_STATED GOAL:_ Output as a JSON list of strings, one per line with blank lines omitted, the data from the line with "genus: Icterus" up to and including the line with "scientific name: Iva frutescens".

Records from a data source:
########################################

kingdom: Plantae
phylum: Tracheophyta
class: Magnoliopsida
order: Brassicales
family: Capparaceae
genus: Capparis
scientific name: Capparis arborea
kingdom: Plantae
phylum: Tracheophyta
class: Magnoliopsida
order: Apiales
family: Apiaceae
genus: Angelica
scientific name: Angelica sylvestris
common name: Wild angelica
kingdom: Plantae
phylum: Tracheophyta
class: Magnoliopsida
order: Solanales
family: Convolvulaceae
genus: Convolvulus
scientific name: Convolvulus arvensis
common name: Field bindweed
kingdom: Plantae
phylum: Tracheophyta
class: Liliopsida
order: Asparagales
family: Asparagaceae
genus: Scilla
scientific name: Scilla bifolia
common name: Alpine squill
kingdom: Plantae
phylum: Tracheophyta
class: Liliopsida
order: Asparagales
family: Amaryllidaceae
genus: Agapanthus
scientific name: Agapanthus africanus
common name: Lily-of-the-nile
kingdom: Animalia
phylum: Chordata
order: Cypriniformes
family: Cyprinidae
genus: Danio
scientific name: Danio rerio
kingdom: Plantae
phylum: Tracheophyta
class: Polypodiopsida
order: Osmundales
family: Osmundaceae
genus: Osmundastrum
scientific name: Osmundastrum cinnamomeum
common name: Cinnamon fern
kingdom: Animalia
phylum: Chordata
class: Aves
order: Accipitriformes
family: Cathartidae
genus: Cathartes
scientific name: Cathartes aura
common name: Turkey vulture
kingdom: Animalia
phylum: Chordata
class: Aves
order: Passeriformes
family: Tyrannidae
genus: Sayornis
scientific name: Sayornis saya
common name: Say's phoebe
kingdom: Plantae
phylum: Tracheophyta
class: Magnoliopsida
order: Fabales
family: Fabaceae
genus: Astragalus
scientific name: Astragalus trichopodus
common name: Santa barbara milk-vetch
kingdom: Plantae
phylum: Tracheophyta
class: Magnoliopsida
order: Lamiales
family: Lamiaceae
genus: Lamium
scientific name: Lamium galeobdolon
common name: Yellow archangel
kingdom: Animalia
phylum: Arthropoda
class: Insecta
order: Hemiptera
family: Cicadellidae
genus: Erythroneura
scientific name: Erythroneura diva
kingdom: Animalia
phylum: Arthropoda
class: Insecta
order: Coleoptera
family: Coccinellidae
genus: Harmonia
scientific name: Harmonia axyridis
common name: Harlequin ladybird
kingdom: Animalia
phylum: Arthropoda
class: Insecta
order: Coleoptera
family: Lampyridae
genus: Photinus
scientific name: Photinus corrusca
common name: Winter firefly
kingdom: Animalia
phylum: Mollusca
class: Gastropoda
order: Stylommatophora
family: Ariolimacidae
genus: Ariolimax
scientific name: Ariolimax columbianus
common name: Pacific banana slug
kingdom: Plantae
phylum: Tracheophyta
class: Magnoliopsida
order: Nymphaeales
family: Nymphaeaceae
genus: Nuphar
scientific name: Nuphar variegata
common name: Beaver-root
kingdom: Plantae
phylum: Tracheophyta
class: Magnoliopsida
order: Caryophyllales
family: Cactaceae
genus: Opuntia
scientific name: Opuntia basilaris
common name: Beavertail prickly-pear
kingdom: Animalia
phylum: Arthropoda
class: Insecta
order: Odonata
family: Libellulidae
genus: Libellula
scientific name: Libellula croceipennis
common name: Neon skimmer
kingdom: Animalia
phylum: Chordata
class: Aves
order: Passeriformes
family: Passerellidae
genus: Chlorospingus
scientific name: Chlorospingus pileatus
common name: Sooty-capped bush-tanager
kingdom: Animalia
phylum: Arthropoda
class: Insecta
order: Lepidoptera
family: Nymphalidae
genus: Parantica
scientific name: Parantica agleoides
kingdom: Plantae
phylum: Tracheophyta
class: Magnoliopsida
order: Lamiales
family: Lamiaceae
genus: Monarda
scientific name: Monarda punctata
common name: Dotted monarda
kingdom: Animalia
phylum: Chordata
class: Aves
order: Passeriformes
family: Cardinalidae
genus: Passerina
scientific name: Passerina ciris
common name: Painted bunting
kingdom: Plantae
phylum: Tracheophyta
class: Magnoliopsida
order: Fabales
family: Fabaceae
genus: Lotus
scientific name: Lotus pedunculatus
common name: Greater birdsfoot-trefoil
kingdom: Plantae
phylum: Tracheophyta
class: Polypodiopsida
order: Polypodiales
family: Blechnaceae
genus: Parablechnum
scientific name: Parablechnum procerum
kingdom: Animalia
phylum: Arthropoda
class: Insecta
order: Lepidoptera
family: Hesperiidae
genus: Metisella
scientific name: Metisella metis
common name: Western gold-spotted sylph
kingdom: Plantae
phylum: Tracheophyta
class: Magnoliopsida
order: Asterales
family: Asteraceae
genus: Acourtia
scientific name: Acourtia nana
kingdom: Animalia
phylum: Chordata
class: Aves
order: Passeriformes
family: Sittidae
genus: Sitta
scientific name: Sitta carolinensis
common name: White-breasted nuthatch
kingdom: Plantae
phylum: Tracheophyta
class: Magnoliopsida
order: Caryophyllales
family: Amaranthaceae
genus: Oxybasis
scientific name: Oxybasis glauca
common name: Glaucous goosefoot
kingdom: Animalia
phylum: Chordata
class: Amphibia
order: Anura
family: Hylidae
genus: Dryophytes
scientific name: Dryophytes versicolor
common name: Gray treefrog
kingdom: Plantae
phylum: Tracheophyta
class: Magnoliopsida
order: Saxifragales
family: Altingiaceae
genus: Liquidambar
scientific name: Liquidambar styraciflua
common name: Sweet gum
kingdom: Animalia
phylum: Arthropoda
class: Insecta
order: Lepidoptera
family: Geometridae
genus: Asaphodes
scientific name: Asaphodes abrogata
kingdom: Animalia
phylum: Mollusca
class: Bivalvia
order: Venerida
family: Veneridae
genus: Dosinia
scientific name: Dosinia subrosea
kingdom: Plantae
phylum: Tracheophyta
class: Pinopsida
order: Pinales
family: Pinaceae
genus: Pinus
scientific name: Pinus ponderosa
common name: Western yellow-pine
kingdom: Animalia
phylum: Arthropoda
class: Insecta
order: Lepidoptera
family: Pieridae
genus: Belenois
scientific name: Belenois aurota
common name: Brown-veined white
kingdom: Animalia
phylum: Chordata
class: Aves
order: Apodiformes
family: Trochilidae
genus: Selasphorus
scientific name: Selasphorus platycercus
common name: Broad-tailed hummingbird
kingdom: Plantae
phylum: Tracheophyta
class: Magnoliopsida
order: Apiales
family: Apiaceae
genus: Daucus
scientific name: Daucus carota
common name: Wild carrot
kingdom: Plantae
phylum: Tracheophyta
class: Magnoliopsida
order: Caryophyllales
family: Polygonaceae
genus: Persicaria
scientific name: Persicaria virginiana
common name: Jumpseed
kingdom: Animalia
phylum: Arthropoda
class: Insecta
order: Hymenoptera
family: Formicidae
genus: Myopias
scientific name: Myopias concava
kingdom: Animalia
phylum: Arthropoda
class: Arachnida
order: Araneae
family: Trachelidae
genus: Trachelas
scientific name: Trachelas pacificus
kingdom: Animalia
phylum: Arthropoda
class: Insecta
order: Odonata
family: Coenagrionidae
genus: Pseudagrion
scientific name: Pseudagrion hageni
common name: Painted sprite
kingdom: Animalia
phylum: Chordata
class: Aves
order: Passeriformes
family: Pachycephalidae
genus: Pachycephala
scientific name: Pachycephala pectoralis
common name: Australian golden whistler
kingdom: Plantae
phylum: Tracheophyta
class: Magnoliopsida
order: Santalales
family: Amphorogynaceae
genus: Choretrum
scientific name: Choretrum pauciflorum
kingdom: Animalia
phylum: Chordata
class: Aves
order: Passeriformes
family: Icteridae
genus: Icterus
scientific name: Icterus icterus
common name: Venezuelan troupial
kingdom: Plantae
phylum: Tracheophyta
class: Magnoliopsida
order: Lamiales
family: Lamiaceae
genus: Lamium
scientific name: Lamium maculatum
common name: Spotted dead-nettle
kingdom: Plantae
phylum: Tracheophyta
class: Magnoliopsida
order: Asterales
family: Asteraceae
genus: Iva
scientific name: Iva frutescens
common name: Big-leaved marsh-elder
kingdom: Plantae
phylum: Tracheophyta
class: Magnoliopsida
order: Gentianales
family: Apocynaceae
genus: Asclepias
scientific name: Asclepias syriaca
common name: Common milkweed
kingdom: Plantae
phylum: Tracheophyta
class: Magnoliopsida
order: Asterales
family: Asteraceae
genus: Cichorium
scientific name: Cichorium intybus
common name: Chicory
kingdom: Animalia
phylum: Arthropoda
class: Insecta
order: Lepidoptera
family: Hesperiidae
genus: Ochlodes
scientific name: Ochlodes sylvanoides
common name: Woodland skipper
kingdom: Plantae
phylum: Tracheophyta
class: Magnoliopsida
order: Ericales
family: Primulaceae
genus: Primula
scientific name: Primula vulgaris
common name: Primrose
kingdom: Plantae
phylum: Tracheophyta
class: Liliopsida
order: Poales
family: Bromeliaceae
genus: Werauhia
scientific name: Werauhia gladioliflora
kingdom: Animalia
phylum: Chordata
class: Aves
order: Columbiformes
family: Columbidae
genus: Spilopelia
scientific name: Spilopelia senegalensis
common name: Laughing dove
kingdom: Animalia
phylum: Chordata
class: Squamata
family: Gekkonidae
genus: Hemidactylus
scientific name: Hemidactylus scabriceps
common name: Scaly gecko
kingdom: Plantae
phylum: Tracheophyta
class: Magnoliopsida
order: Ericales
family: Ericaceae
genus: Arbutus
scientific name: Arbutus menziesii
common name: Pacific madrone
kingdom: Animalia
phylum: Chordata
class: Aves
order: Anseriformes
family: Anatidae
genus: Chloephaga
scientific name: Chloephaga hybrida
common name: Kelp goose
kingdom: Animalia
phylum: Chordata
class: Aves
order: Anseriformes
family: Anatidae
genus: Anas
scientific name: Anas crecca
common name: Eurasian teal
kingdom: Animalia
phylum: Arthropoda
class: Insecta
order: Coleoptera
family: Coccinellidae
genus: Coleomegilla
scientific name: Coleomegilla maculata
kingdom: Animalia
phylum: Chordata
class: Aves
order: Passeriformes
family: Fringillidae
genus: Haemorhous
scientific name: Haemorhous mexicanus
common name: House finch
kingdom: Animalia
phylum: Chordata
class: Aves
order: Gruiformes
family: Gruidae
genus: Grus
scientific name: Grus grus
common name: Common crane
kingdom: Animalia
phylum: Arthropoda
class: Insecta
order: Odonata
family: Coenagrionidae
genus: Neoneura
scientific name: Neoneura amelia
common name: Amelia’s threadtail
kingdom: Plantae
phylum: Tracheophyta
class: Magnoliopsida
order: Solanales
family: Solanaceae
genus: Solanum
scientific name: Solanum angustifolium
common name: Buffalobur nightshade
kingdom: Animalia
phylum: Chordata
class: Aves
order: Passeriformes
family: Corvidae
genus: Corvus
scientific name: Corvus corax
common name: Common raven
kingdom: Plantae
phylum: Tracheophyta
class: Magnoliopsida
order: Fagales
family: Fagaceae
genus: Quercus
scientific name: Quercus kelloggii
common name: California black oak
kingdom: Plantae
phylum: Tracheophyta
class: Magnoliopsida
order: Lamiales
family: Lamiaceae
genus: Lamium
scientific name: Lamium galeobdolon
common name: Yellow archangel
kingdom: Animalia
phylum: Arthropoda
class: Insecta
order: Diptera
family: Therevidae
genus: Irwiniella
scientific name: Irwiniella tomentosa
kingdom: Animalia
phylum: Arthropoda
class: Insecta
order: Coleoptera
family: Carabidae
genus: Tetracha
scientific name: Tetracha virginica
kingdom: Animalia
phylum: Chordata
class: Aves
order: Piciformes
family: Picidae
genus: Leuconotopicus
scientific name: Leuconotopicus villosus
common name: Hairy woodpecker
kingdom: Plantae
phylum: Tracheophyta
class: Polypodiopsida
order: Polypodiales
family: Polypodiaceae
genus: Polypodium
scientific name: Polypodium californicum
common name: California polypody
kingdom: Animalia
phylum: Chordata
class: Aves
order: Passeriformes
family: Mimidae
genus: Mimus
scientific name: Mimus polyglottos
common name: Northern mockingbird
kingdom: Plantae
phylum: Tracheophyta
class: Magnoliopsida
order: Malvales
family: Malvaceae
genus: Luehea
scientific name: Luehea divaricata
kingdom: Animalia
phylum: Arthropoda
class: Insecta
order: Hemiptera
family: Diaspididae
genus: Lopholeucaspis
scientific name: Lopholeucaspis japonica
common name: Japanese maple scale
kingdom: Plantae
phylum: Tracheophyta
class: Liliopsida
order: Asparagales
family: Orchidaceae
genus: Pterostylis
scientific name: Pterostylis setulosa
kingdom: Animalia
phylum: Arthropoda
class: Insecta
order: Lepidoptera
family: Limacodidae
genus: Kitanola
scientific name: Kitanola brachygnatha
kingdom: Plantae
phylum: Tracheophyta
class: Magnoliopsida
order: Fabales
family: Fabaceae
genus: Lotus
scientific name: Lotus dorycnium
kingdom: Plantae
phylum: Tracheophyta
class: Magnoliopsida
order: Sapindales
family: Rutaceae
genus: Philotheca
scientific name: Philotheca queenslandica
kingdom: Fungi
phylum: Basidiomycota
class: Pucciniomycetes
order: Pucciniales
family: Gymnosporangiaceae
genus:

########################################

_WORKED SOLUTION:_
[
  "genus: Icterus",
  "scientific name: Icterus icterus",
  "common name: Venezuelan troupial",
  "kingdom: Plantae",
  "phylum: Tracheophyta",
  "class: Magnoliopsida",
  "order: Lamiales",
  "family: Lamiaceae",
  "genus: Lamium",
  "scientific name: Lamium maculatum",
  "common name: Spotted dead-nettle",
  "kingdom: Plantae",
  "phylum: Tracheophyta",
  "class: Magnoliopsida",
  "order: Asterales",
  "family: Asteraceae",
  "genus: Iva",
  "scientific name: Iva frutescens"
]